Doctors might start the treatment with either a prescription rosacea cream or gel that can be applied on the face once or twice in a day for several months. Metrnidazole, available as MetroCream or MetroGel, is meant for topical application and is a commonly used treatment for rosacea. The cream or gel is generally used to treat mild to moderate pimples and spots. When applying the gel or cream, care should be taken in not getting it into the eyes or mouth. Generally, it does not cause specific side effects, but skin irritation may be present. This is usually more common with gels that contain alcohol. Avoid exposure to strong sunlight or UV light (used in some lamps and nightclubs).

Dermatologists may also prescribe azelaic acid (trade name: Azelex, Finacea) as an alternative to metronidazole. It helps to unblock pores as well as the redness and swelling caused by inflammation. Azelaic acid gel or cream also has to be applied twice in a day, taking care to avoid contact with eyes and mouth. The cream or gel also may have to be used for many months to experience significant improvement in symptoms. Azelaic side effects may include stinging and burning of skin, itchiness and dry skin. Though 30% of the people using azelaic acid are likely to experience side effects, they only last for a short while.

Other antibiotic creams used for treating this skin condition are clindamycin (trade name: Cleocin, Clinda-Derm) and erythromycin (trade name: Emgel, Erygel). Sometimes dermatologists may also prescribe sulfacetamide and sulfur (trade name: Clenia, Plexion). Retionod tretinoin (trade name: Avita, Retin-A) are recommended by doctors for some hard-to-treat cases. These topical treatments can also cause side effects such as skin irritation.
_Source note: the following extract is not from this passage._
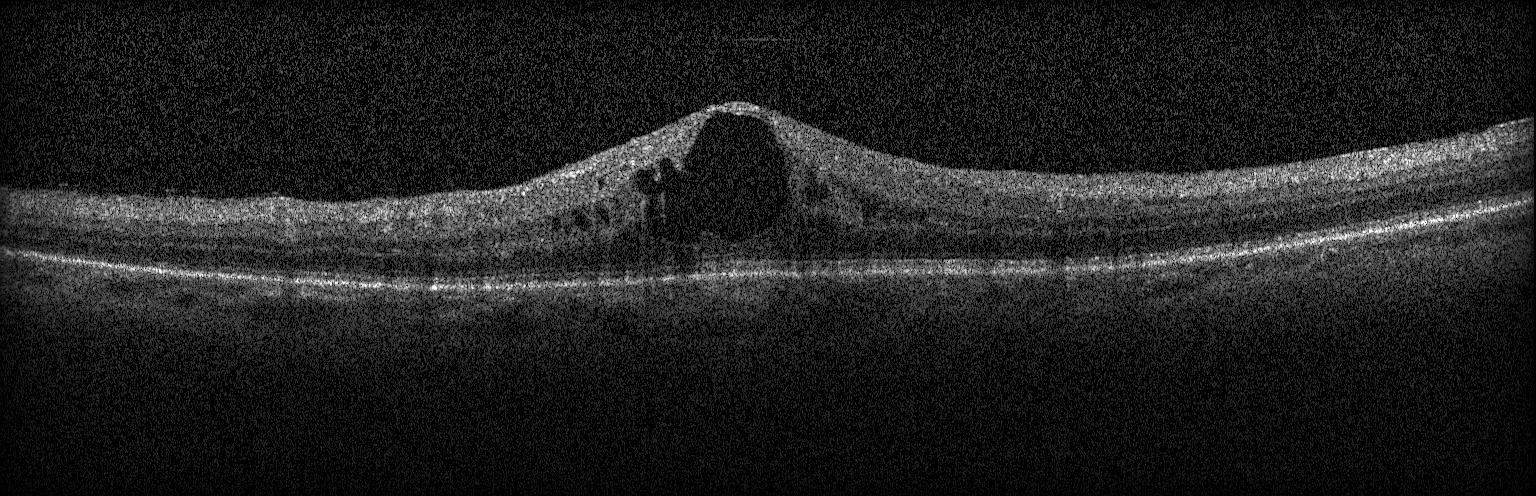

Optical coherence tomography B-scan; Heidelberg Spectralis; horizontal scan through the fovea
Macular OCT: diabetic macular edema.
Some of these topical rosacea creams may not be suitable or safe for those women who are pregnant or are planning to conceive. They must consult their physician or doctor and understand the risks involved.

Non-prescription rosacea cream is also available to alleviate the redness due to the skin condition. However, it is important to seek the advice of a medical professional before using any of these creams as some of them may aggravate the condition. Some of the non-prescription treatments available in the market are Dr. Nick Lowe Redness Relief Correcting Cream, Clinique Redness Solutions and KALME anti-redness cream.
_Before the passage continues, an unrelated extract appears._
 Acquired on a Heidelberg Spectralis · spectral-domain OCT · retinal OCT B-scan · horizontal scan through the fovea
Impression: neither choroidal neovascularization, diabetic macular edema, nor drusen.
In the case of ocular rosacea, further treatment may be required. Doctors may recommend the use of ocular lubricants (eye ointment or drops) for treating dry eyes and practice of eye hygiene measures.

It is also a good idea to protect the skin by using a sunscreen that has at least SPF 15 rating. Protective hat can be used when going out in the sun and car air conditioner should be used on a hot day. Makeup may conceal redness, but it is important to choose water-based cosmetics and those having a green tinge.

Cortisone creams should be avoided in the treatment of rosacea as they can affect blood vessels and worsen the skin condition with pustule formation.

In conclusion, a doctor may prescribe a combination treatment that involves the use of oral antibiotics as well as topical creams. The use of one should not be stopped or used in lieu of the other. This is because rosacea creams and medication target different causes of the skin condition.